EXERCISE - Copy out every line of text in the records below word for word, leaving out the pictures.

EXCERPTED RECORDS Block Start

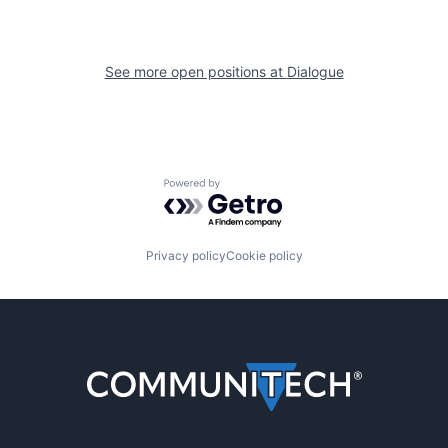
See more open positions at
Dialogue
Powered by Getro.com
Privacy policy
Cookie policy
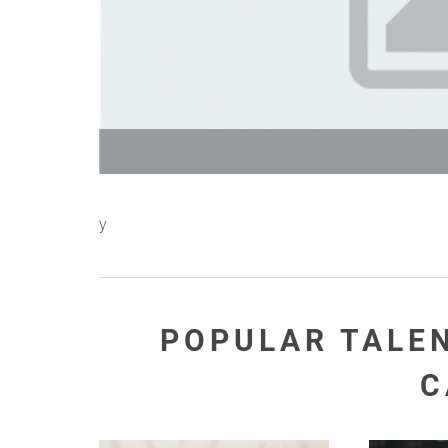
y
POPULAR TALE
C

EXCERPTED RECORDS Block End

ANSWER BOX -
See more open positions at
Dialogue
Powered by Getro.com
Privacy policy
Cookie policy
y
POPULAR TALE
C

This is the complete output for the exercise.